Abstract:
Neurodegenerative diseases and brain tumours represent important health challenges due to their severe nature and debilitating consequences that require substantial medical care. Interestingly, these conditions share common physiological characteristics, namely increased glutamate, and adenosine transmission, which are often associated with cellular dysregulation and damage. Guanosine, an endogenous nucleoside, is safe and exerts neuroprotective effects in preclinical models of excitotoxicity, along with cytotoxic effects on tumour cells.
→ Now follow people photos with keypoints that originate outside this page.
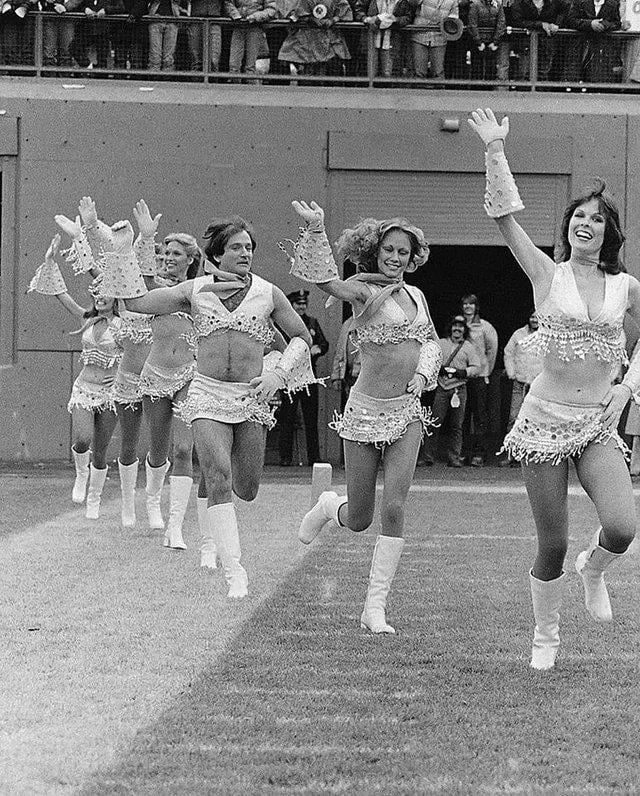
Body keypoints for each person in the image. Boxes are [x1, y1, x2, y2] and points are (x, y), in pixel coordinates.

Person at [468, 107, 640, 670]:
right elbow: (505, 218)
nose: (583, 223)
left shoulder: (626, 287)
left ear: (610, 233)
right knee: (551, 545)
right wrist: (496, 151)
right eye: (577, 216)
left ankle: (595, 569)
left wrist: (627, 388)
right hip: (543, 421)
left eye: (595, 218)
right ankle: (546, 635)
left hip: (596, 422)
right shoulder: (548, 274)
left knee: (621, 526)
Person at [108, 213, 314, 598]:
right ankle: (234, 570)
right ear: (216, 255)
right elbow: (135, 302)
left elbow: (301, 338)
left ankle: (222, 536)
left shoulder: (269, 293)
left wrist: (277, 375)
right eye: (236, 247)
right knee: (217, 475)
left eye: (249, 247)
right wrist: (122, 252)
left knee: (247, 487)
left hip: (252, 398)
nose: (245, 253)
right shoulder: (195, 290)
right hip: (205, 393)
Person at [289, 200, 442, 635]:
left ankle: (374, 607)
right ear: (376, 252)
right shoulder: (361, 290)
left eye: (403, 253)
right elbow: (326, 283)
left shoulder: (417, 295)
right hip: (364, 412)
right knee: (360, 518)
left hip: (407, 413)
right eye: (389, 250)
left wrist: (424, 373)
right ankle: (328, 505)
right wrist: (317, 229)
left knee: (394, 507)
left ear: (414, 259)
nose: (396, 259)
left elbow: (429, 342)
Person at [29, 234, 121, 519]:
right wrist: (50, 261)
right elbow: (62, 295)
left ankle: (94, 500)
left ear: (116, 296)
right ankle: (81, 475)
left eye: (106, 292)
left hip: (110, 394)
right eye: (97, 293)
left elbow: (135, 356)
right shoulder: (87, 318)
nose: (101, 297)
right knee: (82, 440)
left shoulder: (124, 325)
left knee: (101, 452)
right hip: (84, 388)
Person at [138, 230, 201, 549]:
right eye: (165, 254)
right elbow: (147, 278)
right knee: (159, 449)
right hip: (155, 374)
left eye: (176, 254)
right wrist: (147, 236)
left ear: (191, 259)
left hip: (189, 374)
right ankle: (152, 502)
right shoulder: (156, 289)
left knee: (183, 449)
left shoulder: (199, 292)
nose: (168, 259)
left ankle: (175, 526)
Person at [421, 314, 481, 467]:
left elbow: (476, 367)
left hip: (459, 389)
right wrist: (438, 369)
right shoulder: (440, 343)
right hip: (441, 387)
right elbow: (428, 358)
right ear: (450, 328)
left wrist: (462, 372)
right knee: (434, 422)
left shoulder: (469, 347)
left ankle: (454, 457)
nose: (457, 329)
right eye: (455, 326)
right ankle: (428, 456)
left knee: (457, 426)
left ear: (464, 330)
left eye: (460, 326)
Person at [278, 289, 329, 466]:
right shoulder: (286, 322)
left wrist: (318, 349)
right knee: (287, 417)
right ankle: (285, 457)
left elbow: (324, 344)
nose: (301, 307)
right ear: (291, 305)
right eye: (298, 304)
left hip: (308, 376)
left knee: (311, 418)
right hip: (290, 378)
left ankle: (314, 457)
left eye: (304, 304)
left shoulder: (312, 322)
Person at [499, 309, 543, 465]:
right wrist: (511, 372)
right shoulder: (518, 334)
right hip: (520, 382)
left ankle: (533, 456)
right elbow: (508, 352)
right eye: (532, 317)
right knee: (514, 417)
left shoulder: (547, 335)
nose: (534, 320)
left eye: (537, 317)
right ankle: (511, 455)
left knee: (537, 420)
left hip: (539, 385)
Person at [460, 292, 497, 466]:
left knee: (480, 417)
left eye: (471, 304)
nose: (468, 307)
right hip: (460, 377)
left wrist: (485, 371)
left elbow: (492, 350)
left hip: (479, 377)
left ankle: (479, 454)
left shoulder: (485, 327)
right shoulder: (457, 324)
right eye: (465, 304)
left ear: (476, 307)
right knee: (462, 417)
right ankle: (462, 453)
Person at [278, 0, 352, 78]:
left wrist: (333, 20)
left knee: (333, 73)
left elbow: (345, 12)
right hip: (308, 42)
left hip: (331, 40)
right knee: (308, 75)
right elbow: (295, 15)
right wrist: (310, 19)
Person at [564, 0, 622, 84]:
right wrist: (590, 24)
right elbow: (571, 20)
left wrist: (604, 25)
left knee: (599, 74)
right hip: (580, 45)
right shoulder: (579, 2)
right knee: (576, 73)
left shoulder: (613, 4)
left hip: (603, 47)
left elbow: (617, 23)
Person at [409, 0, 458, 82]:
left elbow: (454, 17)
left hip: (439, 37)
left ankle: (439, 93)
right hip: (420, 35)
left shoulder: (453, 1)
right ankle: (417, 94)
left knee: (438, 71)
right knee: (419, 71)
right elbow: (412, 3)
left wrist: (448, 21)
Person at [362, 0, 412, 79]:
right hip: (373, 38)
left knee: (388, 71)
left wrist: (396, 20)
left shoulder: (402, 2)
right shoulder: (372, 1)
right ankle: (371, 89)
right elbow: (360, 10)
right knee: (372, 70)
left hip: (392, 39)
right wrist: (366, 19)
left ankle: (389, 89)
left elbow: (408, 18)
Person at [225, 0, 275, 77]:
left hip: (255, 27)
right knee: (234, 65)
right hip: (238, 26)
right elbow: (228, 3)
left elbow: (271, 9)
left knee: (251, 66)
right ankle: (234, 86)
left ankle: (251, 85)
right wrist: (236, 15)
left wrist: (256, 16)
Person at [467, 0, 507, 82]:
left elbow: (501, 23)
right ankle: (476, 90)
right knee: (476, 67)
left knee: (491, 67)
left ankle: (489, 91)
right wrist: (478, 42)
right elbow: (472, 24)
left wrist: (495, 42)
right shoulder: (475, 5)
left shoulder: (498, 6)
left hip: (492, 42)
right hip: (477, 42)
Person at [330, 313, 361, 409]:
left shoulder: (374, 322)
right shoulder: (348, 324)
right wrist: (336, 376)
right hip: (349, 377)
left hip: (365, 377)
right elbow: (340, 350)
However, the lack of well-defined mechanisms of action for guanosine hinders a comprehensive understanding of its physiological effects. In fact, the absence of specific receptors for guanosine impedes the development of structure-activity research programs to develop guanosine derivatives for therapeutic purposes. Alternatively, given its apparent interaction with the adenosinergic system, it is plausible that guanosine exerts its neuroprotective and anti-tumorigenic effects by modulating adenosine transmission through undisclosed mechanisms involving adenosine receptors, transporters, and purinergic metabolism. Here, several potential molecular mechanisms behind the protective actions of guanosine will be discussed. First, we explore its potential interaction with adenosine receptors (A1R and A2AR), including the A1R-A2AR heteromer. In addition, we consider the impact of guanosine on extracellular adenosine levels and the role of guanine-based purine-converting enzymes. Collectively, the diverse cellular functions of guanosine as neuroprotective and antiproliferative agent suggest a multimodal and complementary mechanism of action.
摘要:
神经退行性疾病和脑肿瘤由于其严重的性质和需要大量医疗护理的衰弱后果而代表了重要的健康挑战。有趣的是,这些情况具有共同的生理特征,即谷氨酸增加,和腺苷传递,通常与细胞失调和损伤有关。鸟苷,内源性核苷,是安全的,在兴奋性毒性的临床前模型中发挥神经保护作用,以及对肿瘤细胞的细胞毒性作用。然而,缺乏明确的鸟苷作用机制阻碍了对其生理作用的全面理解。事实上,鸟苷特异性受体的缺乏阻碍了开发用于治疗目的的鸟苷衍生物的结构活性研究计划的发展。或者,鉴于其与腺苷系统的明显相互作用,似乎鸟苷通过涉及腺苷受体的未公开机制调节腺苷传递来发挥其神经保护和抗肿瘤作用,运输商,和嘌呤能代谢。这里,将讨论鸟苷保护作用背后的几种潜在分子机制。首先,我们探索其与腺苷受体(A1R和A2AR)的潜在相互作用,包括A1R-A2AR异聚体。此外,我们考虑了鸟苷对细胞外腺苷水平的影响以及基于鸟嘌呤的嘌呤转化酶的作用.总的来说,鸟苷作为神经保护和抗增殖剂的多种细胞功能表明了多模式和互补的作用机制。